───── EXERCISE INPUTS ─────

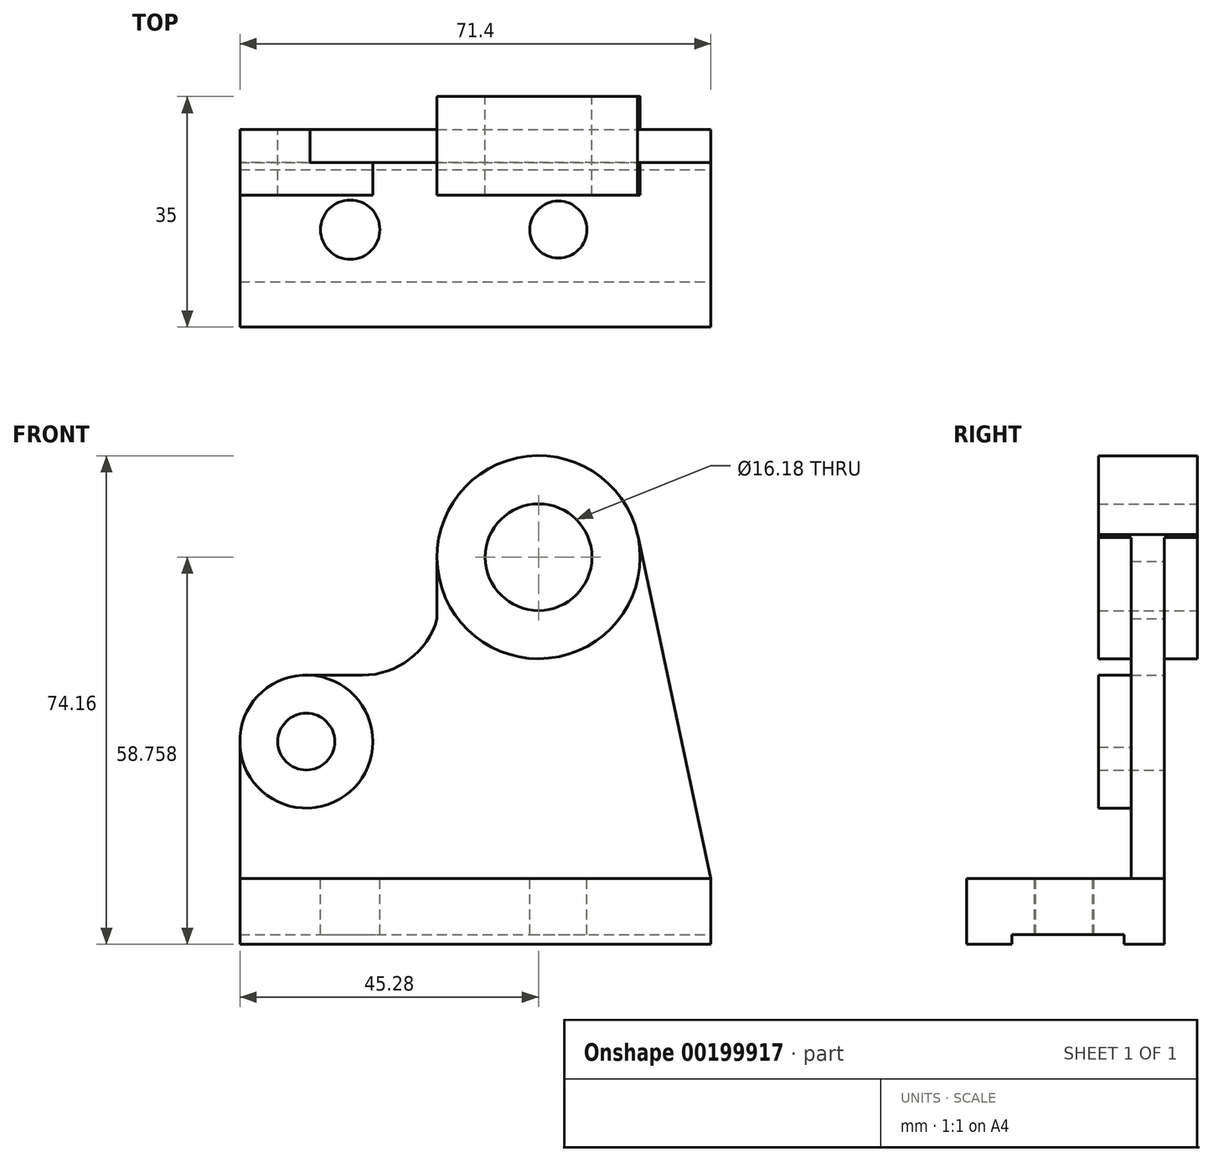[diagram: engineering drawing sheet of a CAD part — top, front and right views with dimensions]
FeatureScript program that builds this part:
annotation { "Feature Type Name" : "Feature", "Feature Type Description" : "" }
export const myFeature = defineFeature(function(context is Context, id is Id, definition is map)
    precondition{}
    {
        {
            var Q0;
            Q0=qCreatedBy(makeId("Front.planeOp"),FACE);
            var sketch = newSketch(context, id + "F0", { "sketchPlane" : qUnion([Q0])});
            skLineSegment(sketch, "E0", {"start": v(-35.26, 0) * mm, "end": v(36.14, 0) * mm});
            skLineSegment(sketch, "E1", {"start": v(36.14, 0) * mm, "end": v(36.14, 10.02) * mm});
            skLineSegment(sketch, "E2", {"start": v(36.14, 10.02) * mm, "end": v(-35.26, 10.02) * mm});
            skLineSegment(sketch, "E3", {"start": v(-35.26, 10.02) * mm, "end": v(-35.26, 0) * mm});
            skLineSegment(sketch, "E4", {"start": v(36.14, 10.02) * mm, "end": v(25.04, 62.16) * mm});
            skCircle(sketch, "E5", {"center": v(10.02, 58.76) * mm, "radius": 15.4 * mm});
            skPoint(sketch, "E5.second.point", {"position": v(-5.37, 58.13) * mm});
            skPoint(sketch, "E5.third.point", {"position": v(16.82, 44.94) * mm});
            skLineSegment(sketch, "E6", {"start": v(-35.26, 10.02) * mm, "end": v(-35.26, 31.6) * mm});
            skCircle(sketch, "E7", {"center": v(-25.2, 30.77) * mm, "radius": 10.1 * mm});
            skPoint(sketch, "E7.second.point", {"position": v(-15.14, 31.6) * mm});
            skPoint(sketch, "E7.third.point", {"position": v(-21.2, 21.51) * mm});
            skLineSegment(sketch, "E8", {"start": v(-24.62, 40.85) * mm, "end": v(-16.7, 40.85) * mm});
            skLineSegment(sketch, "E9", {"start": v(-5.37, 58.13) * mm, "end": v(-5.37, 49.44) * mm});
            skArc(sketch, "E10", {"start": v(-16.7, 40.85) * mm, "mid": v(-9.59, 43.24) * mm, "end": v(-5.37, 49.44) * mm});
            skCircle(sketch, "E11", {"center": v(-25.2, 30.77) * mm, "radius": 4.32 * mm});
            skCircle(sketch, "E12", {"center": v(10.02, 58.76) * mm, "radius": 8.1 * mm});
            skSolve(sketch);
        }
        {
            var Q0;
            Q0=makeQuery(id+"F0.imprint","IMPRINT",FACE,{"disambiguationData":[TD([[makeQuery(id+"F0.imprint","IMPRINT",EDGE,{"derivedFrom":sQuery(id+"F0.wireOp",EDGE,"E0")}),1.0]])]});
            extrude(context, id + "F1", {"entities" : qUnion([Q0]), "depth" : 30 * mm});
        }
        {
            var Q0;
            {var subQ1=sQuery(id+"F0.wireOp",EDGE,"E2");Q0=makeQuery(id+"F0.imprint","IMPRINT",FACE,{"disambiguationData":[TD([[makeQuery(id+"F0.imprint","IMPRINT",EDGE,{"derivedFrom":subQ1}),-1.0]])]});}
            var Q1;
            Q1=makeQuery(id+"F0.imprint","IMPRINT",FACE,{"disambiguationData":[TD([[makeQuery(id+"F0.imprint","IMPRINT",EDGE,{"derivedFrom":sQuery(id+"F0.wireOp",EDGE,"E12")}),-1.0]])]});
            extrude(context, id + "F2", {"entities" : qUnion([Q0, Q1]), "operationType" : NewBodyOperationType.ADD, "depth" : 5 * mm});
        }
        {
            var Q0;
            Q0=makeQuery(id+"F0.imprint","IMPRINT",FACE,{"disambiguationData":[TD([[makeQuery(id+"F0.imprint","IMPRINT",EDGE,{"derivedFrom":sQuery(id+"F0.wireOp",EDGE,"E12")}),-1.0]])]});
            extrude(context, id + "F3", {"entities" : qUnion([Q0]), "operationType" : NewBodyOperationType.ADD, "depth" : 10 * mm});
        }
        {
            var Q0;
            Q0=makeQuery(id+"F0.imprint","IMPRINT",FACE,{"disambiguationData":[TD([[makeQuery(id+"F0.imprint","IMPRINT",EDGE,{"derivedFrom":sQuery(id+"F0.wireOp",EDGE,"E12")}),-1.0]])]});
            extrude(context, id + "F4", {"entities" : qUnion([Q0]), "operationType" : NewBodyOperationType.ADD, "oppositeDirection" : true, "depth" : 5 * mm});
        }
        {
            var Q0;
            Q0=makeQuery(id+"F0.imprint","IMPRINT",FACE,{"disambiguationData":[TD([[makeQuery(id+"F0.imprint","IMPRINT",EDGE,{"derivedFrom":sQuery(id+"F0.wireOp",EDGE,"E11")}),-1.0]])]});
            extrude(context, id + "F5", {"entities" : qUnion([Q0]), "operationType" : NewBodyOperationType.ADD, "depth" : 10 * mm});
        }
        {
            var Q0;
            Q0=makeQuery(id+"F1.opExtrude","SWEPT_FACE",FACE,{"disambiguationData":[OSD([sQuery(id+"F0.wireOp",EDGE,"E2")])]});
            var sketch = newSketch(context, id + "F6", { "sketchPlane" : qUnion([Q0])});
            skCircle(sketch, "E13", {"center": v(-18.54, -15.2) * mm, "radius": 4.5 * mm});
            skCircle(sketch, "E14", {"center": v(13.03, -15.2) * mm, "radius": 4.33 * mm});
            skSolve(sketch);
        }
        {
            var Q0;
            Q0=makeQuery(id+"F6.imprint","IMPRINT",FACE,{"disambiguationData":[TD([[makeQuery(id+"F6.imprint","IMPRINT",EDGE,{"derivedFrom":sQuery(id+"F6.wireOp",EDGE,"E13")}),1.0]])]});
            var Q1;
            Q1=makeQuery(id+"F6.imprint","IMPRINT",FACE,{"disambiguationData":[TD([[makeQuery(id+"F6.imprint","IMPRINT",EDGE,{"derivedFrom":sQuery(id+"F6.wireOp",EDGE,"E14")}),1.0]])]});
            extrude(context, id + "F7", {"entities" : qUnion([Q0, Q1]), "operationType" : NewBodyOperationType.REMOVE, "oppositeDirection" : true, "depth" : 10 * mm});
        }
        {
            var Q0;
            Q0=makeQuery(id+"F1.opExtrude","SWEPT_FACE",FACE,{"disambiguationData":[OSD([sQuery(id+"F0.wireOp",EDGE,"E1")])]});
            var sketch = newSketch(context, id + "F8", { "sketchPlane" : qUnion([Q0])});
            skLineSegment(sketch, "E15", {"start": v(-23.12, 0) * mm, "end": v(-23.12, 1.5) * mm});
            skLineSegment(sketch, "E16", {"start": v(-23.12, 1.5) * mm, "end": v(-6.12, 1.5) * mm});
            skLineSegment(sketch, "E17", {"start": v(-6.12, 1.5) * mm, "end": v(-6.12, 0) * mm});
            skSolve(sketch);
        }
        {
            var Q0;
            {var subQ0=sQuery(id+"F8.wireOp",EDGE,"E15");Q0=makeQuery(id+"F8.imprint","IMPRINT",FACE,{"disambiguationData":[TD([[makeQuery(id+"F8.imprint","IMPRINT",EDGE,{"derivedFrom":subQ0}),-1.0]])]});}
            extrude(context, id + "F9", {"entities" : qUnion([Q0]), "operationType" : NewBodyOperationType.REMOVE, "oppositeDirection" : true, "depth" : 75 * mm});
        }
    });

─────
───── EXERCISE INPUTS ─────

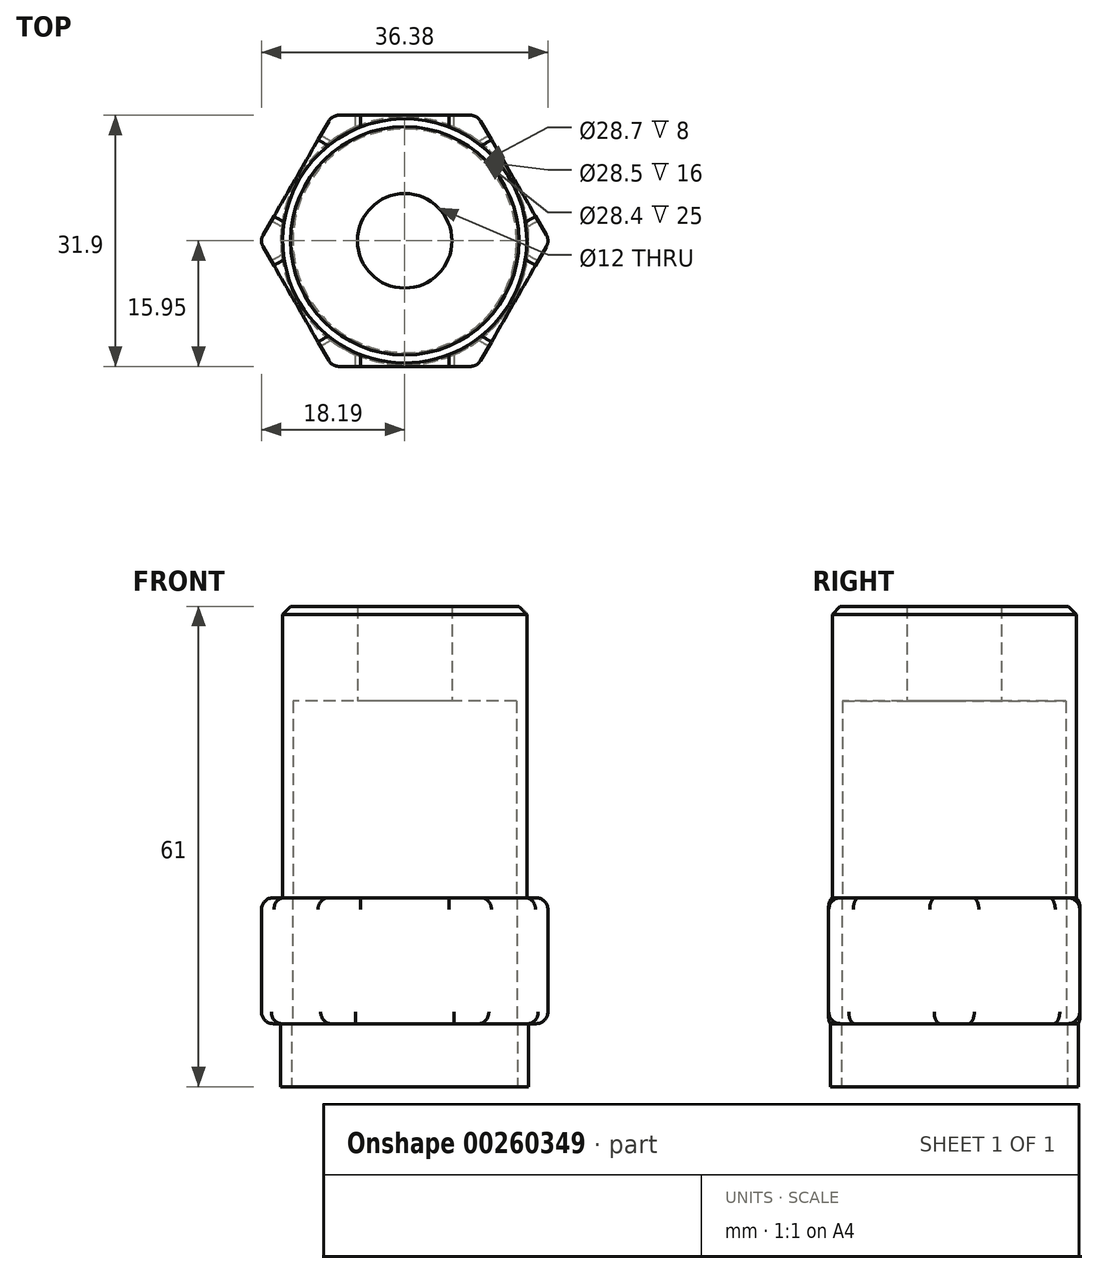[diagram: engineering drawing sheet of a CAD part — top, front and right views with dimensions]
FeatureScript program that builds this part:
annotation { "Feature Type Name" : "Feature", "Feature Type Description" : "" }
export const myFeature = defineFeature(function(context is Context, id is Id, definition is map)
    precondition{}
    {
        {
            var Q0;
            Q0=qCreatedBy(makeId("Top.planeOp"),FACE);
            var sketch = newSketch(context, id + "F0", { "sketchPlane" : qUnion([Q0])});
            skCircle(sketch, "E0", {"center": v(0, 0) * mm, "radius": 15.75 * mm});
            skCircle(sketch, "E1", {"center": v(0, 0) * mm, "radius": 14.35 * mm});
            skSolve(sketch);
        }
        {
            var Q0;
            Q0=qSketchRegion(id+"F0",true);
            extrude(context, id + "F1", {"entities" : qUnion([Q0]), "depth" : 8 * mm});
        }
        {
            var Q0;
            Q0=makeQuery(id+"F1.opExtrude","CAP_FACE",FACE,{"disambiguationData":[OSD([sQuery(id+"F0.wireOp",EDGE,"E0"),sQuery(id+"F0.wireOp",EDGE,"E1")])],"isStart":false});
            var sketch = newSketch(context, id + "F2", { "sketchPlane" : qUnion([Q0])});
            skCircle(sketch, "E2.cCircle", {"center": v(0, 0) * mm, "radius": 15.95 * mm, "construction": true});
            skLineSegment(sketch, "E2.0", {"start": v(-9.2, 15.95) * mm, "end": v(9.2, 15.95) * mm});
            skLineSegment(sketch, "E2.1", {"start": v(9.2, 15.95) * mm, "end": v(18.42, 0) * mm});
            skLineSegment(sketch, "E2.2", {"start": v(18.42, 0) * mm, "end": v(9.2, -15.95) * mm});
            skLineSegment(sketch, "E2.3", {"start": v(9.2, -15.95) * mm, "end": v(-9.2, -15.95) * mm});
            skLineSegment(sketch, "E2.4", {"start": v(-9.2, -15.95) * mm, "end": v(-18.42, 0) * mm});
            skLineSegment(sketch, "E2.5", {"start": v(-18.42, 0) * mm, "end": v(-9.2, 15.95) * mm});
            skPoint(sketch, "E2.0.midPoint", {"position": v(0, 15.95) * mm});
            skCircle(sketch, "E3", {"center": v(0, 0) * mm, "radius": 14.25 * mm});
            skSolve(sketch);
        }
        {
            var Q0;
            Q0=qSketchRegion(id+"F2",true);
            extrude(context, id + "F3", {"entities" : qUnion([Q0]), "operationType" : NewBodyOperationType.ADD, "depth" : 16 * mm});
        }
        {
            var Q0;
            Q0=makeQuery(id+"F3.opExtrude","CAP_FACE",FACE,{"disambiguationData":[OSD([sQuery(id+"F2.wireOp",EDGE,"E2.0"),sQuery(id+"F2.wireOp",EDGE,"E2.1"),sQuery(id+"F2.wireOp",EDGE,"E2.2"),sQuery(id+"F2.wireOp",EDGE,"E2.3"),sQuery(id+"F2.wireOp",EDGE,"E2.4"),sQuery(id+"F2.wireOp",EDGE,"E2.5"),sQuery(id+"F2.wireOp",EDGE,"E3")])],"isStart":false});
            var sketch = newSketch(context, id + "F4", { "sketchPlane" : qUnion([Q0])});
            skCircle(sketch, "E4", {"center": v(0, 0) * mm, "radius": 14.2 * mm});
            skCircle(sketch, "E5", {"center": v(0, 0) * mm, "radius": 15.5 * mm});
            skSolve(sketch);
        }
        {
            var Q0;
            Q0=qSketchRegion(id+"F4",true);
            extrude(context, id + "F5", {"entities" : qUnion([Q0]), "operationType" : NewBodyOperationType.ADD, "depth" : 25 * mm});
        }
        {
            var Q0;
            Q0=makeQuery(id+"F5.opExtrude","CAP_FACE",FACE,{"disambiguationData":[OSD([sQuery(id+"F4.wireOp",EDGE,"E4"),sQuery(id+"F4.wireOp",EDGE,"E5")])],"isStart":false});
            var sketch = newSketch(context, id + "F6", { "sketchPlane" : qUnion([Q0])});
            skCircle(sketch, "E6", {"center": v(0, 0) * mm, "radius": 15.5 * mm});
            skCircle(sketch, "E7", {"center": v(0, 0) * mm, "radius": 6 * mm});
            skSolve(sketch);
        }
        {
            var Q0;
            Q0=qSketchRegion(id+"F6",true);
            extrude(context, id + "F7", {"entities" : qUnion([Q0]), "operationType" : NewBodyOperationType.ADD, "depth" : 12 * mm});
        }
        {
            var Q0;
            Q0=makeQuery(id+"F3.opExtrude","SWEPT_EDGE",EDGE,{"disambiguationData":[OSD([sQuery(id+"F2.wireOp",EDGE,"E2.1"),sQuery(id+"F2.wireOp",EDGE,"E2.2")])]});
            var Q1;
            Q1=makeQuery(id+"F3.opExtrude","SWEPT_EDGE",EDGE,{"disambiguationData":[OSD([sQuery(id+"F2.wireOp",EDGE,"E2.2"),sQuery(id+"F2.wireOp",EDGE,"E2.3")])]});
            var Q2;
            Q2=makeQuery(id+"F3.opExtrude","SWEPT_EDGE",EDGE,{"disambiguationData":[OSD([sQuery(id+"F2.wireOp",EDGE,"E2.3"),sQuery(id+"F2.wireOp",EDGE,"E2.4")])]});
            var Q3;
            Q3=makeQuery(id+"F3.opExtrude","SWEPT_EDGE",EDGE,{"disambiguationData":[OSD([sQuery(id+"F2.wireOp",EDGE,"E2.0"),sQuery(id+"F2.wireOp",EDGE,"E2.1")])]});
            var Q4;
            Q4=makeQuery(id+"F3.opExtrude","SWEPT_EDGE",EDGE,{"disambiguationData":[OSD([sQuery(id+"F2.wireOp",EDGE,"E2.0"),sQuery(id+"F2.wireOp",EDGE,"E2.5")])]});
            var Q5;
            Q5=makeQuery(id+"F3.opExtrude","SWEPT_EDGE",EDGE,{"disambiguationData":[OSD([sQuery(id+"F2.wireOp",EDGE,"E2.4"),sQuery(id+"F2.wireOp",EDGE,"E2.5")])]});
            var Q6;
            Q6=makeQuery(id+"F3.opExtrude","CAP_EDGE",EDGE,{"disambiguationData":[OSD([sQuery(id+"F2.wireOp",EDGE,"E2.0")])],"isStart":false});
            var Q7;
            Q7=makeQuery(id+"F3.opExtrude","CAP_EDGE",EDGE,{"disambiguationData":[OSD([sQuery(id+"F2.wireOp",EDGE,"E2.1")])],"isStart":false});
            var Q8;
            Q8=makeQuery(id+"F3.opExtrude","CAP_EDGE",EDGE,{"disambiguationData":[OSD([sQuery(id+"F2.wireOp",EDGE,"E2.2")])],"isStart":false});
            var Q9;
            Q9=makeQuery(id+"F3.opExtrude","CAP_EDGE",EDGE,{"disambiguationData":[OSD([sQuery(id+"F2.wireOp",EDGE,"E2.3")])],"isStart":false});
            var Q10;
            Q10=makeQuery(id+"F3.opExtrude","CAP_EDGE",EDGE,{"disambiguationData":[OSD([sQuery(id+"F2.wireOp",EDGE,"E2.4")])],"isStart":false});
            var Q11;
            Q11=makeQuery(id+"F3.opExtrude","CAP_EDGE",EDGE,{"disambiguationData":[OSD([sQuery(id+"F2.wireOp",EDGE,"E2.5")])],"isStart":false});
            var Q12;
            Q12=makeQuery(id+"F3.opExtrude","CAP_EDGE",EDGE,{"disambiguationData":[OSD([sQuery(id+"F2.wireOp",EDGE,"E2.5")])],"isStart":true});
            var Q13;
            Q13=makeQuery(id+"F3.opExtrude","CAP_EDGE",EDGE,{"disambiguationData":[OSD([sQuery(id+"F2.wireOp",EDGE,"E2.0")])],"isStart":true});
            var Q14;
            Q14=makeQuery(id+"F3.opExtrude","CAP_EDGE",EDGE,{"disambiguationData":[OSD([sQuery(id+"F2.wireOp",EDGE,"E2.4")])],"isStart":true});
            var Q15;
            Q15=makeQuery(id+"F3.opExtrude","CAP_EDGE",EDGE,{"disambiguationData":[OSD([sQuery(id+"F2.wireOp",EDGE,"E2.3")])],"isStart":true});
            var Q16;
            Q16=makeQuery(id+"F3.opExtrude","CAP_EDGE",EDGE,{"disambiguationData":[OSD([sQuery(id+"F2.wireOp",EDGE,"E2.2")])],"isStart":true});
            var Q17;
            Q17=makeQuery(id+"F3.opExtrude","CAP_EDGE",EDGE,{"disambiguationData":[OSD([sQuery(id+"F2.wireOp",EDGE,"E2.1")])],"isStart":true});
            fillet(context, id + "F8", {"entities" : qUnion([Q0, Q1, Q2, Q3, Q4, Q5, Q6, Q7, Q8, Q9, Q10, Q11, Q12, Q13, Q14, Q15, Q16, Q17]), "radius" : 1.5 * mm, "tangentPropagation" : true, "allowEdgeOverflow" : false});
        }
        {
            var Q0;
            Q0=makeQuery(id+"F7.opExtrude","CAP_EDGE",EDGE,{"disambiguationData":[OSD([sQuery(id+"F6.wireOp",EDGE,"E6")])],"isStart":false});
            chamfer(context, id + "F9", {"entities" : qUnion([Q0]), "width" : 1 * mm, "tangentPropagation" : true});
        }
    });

─────

DIRECTIONS FOR THIS TASK:
List every line of the records that contains the string "second". Case counts.

EXERCISE RESULT:
            skPoint(sketch, "E5.second.point", {"position": v(-5.37, 58.13) * mm});
            skPoint(sketch, "E7.second.point", {"position": v(-15.14, 31.6) * mm});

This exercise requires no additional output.